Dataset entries
>>>>>
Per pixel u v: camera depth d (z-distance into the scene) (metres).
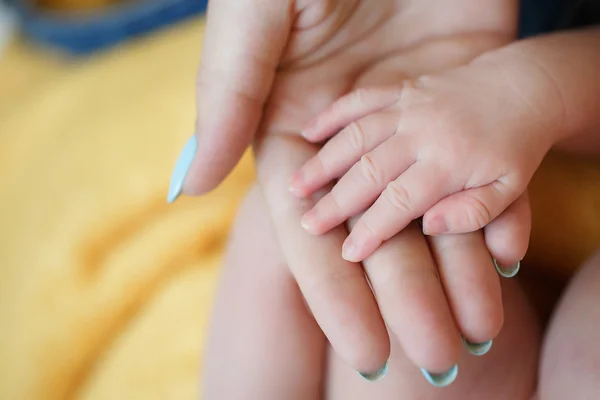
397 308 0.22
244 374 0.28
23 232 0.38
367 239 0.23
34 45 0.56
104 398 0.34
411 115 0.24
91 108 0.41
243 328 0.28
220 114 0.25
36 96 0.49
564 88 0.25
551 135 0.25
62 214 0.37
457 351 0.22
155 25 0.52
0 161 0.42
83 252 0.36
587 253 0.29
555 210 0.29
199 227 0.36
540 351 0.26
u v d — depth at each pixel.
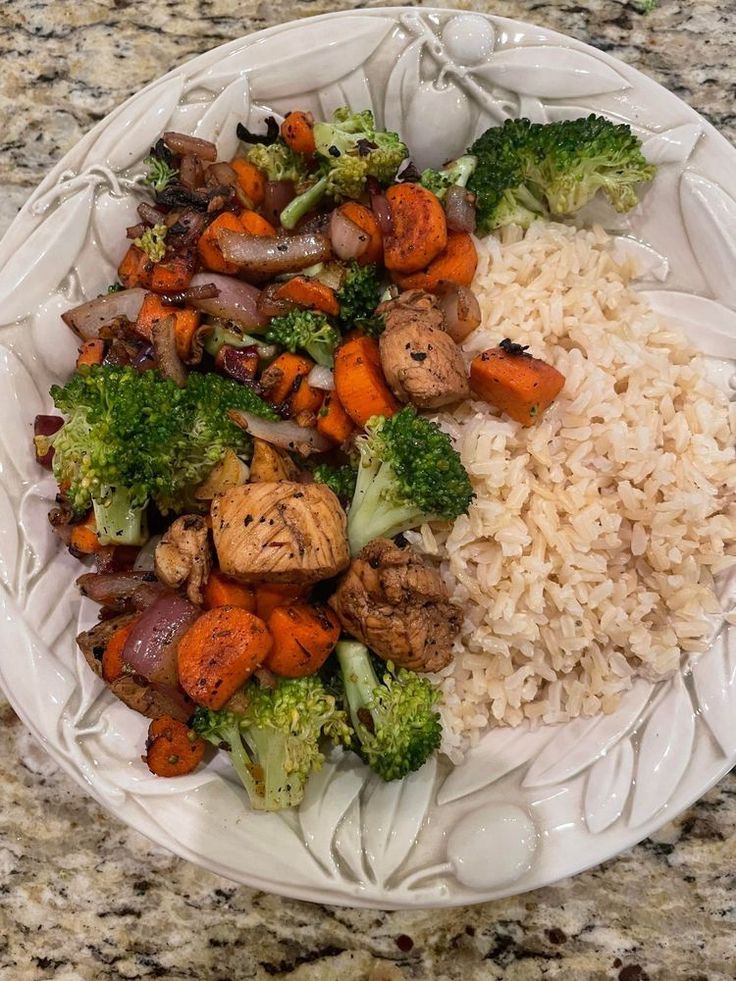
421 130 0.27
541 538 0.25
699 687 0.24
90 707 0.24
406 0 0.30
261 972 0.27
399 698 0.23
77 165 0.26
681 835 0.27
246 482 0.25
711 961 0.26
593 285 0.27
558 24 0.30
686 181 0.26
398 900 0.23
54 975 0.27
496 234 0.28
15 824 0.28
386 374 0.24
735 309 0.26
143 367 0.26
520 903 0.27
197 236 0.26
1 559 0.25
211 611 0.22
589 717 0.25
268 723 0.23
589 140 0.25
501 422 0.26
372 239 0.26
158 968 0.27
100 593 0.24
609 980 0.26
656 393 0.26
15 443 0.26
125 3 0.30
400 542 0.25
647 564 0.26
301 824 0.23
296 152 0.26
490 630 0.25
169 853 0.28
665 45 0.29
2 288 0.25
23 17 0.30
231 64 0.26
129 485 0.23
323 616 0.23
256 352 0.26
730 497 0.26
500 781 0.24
<<<<<
>>>>>
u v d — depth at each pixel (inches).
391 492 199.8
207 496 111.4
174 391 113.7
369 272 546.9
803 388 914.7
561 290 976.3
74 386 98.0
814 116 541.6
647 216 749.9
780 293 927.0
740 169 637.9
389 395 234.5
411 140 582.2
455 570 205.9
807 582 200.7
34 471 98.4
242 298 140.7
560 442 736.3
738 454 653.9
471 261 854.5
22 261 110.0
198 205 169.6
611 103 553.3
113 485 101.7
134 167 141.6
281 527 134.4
<<<<<
>>>>>
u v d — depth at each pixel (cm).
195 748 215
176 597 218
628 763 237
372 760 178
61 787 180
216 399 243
<<<<<
● **ASSIGNED TASK**: Look above for the line containing "301 824 0.23" and the line containing "500 781 0.24". Transcribe both, with the lines between them, exactly.

● **EXPECTED OUTPUT**:
301 824 0.23
296 152 0.26
490 630 0.25
169 853 0.28
665 45 0.29
2 288 0.25
23 17 0.30
231 64 0.26
129 485 0.23
323 616 0.23
256 352 0.26
730 497 0.26
500 781 0.24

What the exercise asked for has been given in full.